Utilization Review & Management
The Utilization Review and Management program involves both the member and provider to ensure delivery of the right level of care, by the right provider, in a safe, cost effective manner. The goal of Utilization Review and Management is comprehensive member care rather than fragmented care, delivered and managed at different entry points into the health care delivery system. This approach encourages and supports the development of cost effective alternatives to traditional modes of medical practice without compromising the quality or safety of care provided to members.
Key components of the Utilization Review and Management program include prospective, concurrent, and retrospective review of in-patient member care, coupled with prior authorization of specified outpatient member services.
The Utilization Review and Management program and staff:
- Monitor the use of specific outpatient services and procedures, i.e. MRIs, hysterectomies
- Monitor hospitalizations, i.e. length of stay, in-patient versus outpatient, complications; includes monitoring for appropriateness of admissions to facilities such as Acute Care Hospital, Rehabilitation, Skilled Nursing Facilities, etc.
- Monitors for proper transition of care to the right setting, i.e. skilled nursing facility, home care, rehabilitation facility
ABS Disease Management Programs are designed to lower cost, improve health outcomes and increase member satisfaction with the delivery of healthcare service. The goal of the Disease Management program is to improve quality of life for individuals by preventing or minimizing the effects of chronic disease through increasing knowledge of the chronic disease, improving self-management skills, and enabling a sense of control of the disease process.
Disease management includes communications for populations with chronic conditions in which member self-care efforts are emphasized. It is a population health strategy as well as an approach to personal health.

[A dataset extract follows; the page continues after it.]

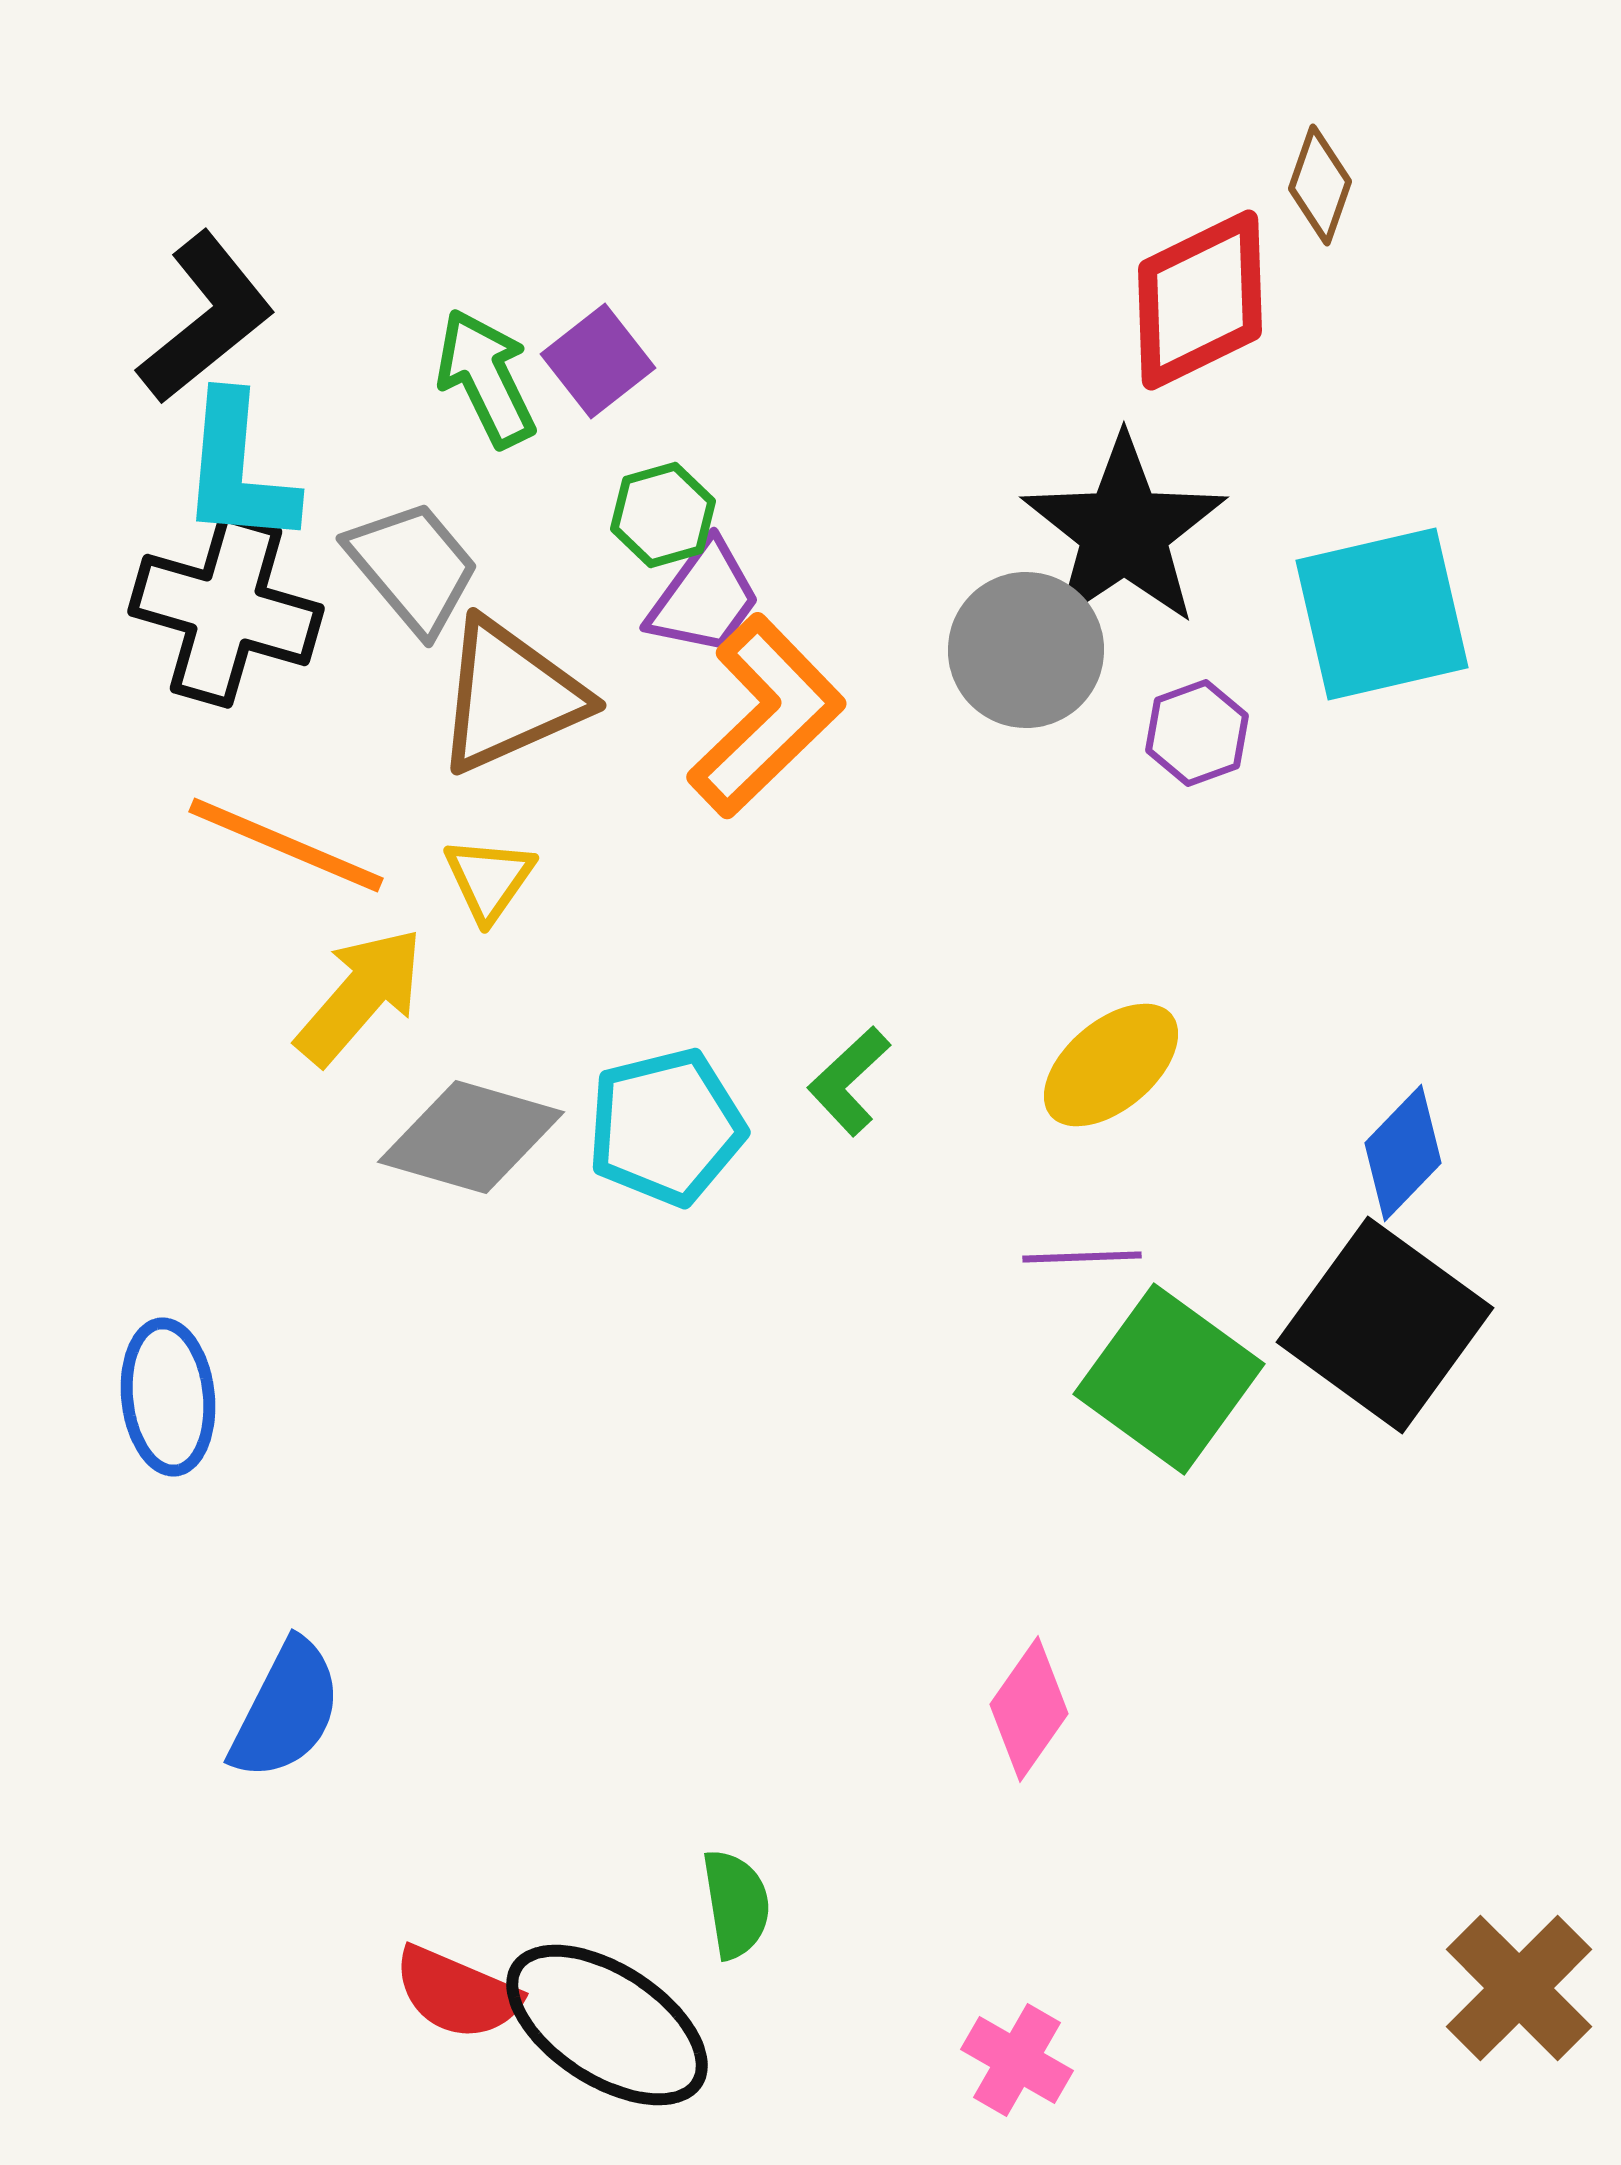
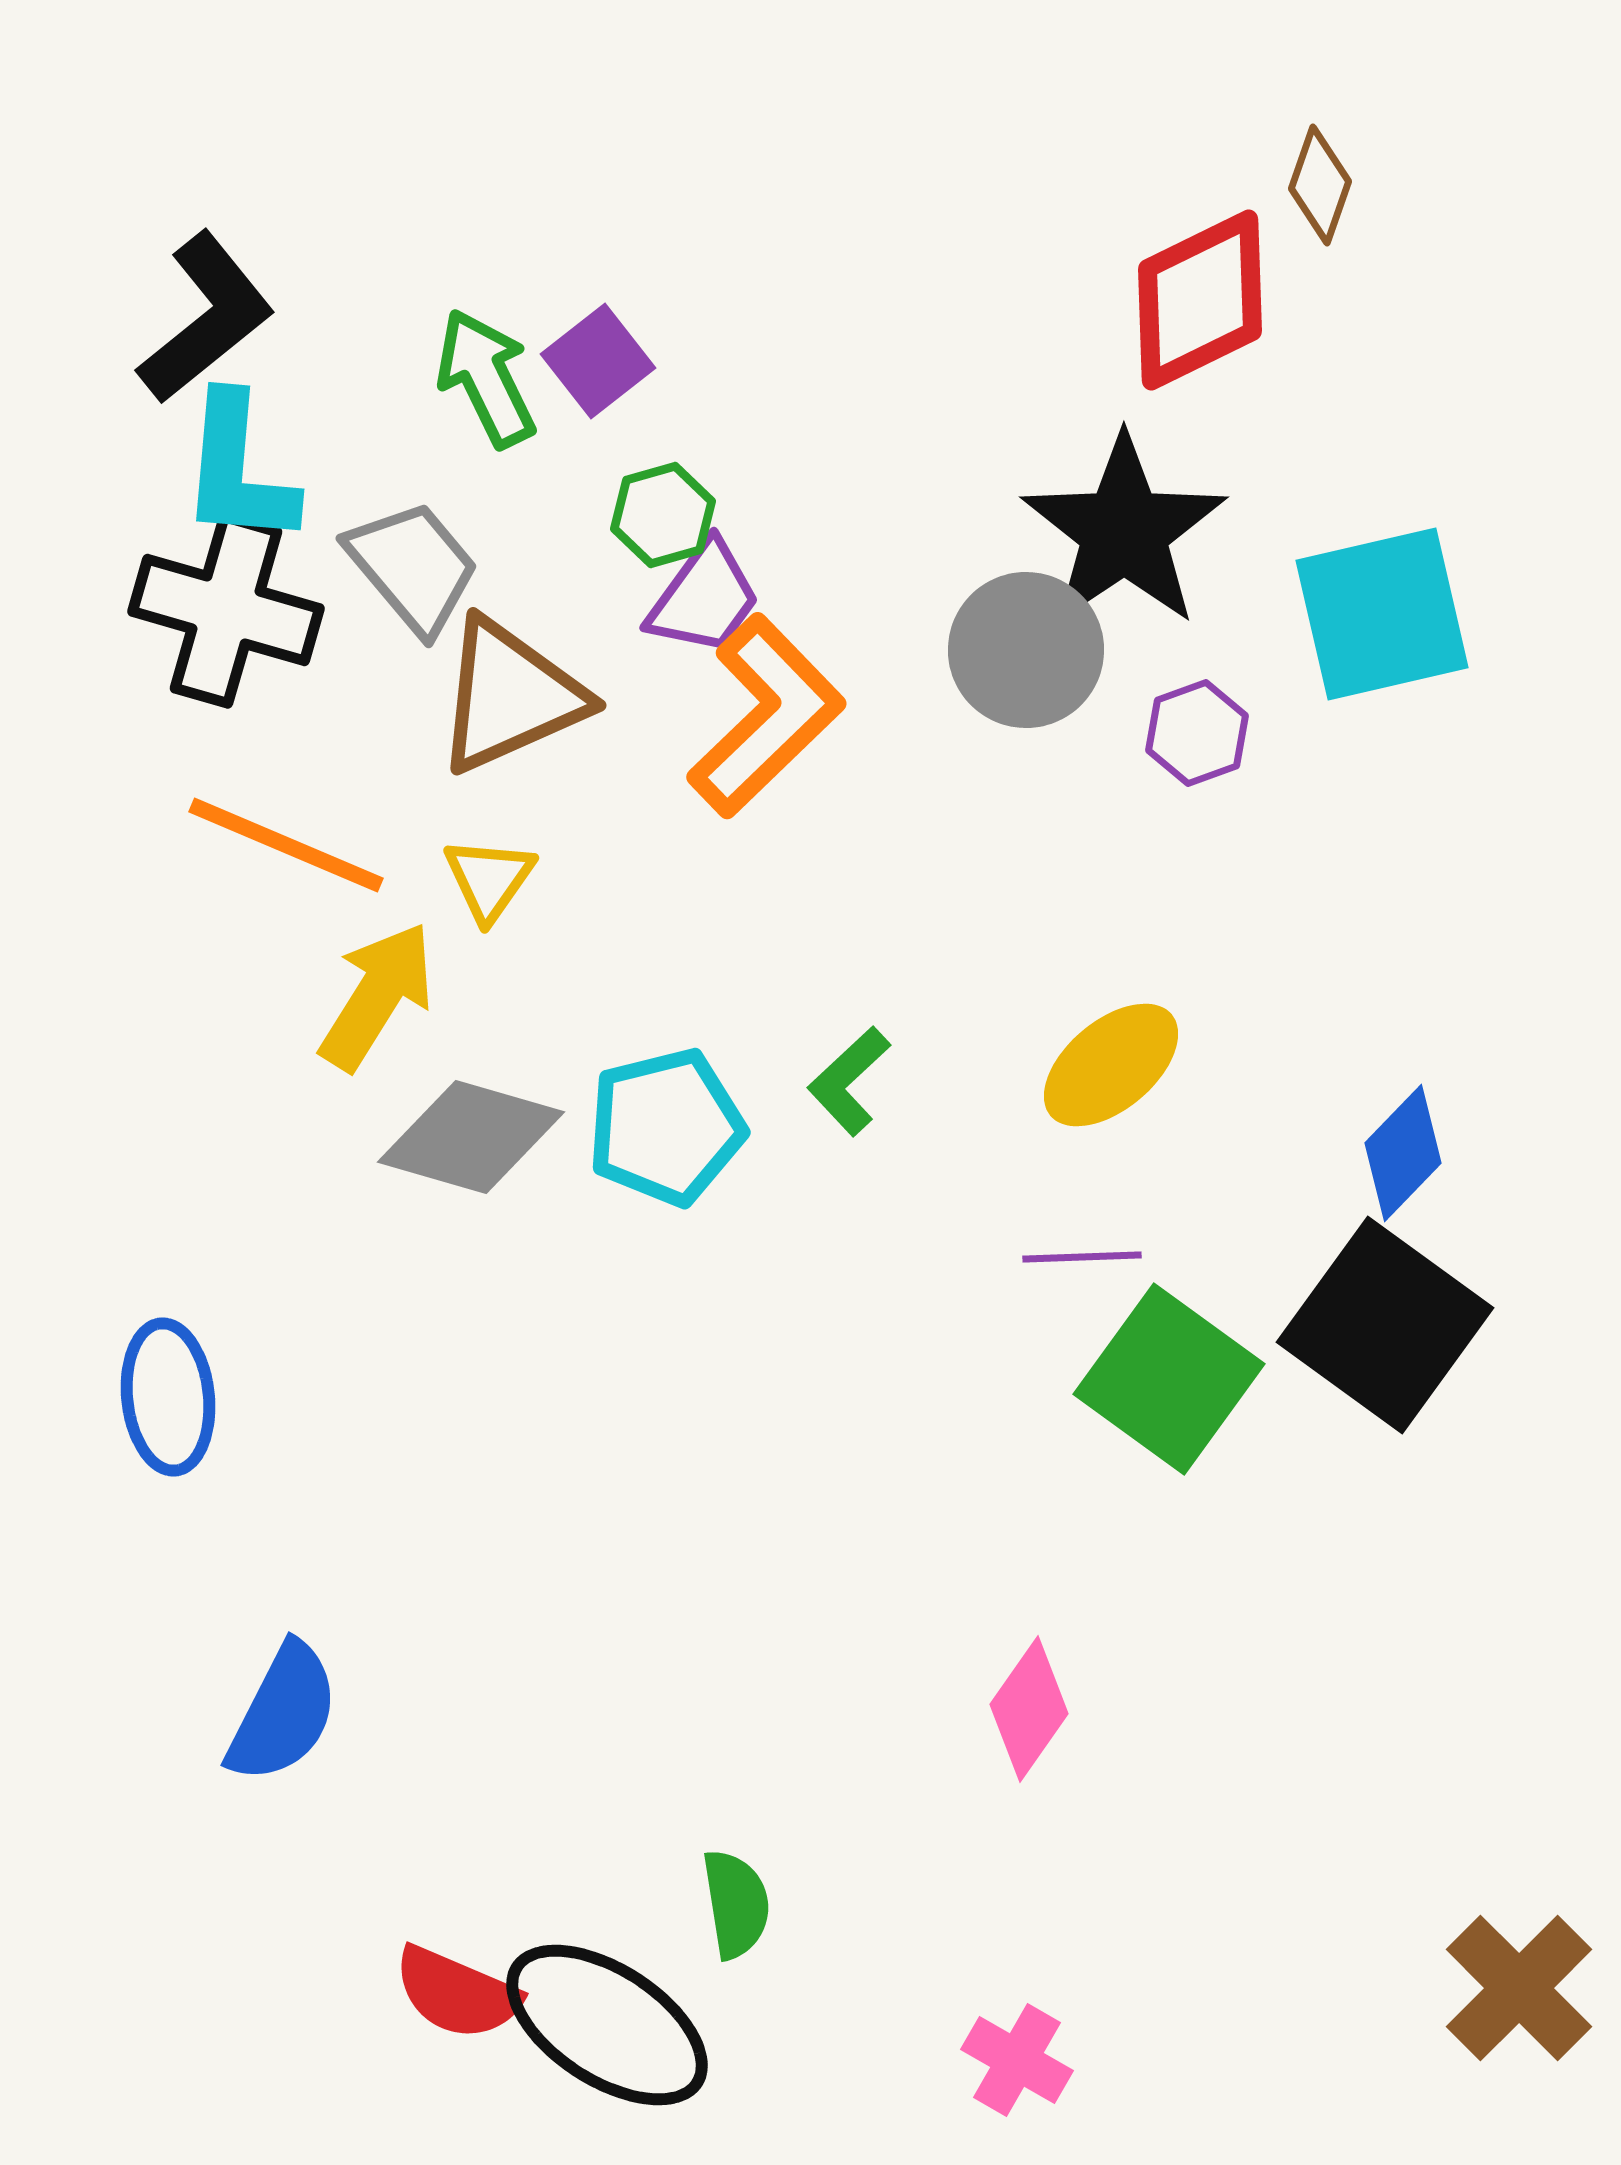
yellow arrow: moved 17 px right; rotated 9 degrees counterclockwise
blue semicircle: moved 3 px left, 3 px down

Examples of chronic diseases our Disease Management focuses on include: Heart failure, COPD and Asthma . Preventive services are also employed including mammography and flu shots to ensure protocols are followed to prevent further illness.
Improving self-care provides opportunity to reduce healthcare costs by preventing exacerbations or progression of the chronic disease.
Case Management is a term used for the activities which ensure coordination of medical services required by a member. The goal of Case Management is to assist members to regain / maintain optimal health or functional capability in the right setting in a cost effective manner. A comprehensive evaluation of the social well-being, mental health, and physical health is done to determine barriers to a member’s adherence to a health plan of care. Case Management covers all the activities of evaluating the member, planning treatment, referral, and follow-up so that care is continuous, comprehensive and cost effective.
Case Managers are licensed registered nurses and social workers who function as advocates, facilitators, and educators, assuring that members make smooth transitions from in-patient settings to alternate care and home care when appropriate. Other benefits and services include:
- Preparation and planning through health management
- Effective communication
- Follow-up and reporting
- Treatment and care facilitation
- Identification of support groups and systems
The Quality Management program reviews and interprets data at both member and provider levels. Patterns of over-utilization of services are addressed and corrective actions taken; member satisfaction with providers is also monitored. Deficiencies are addressed through the Quality Committee and all required reporting to the various agencies is done through the Quality Management program, i.e. CMS, NCQA, URAC.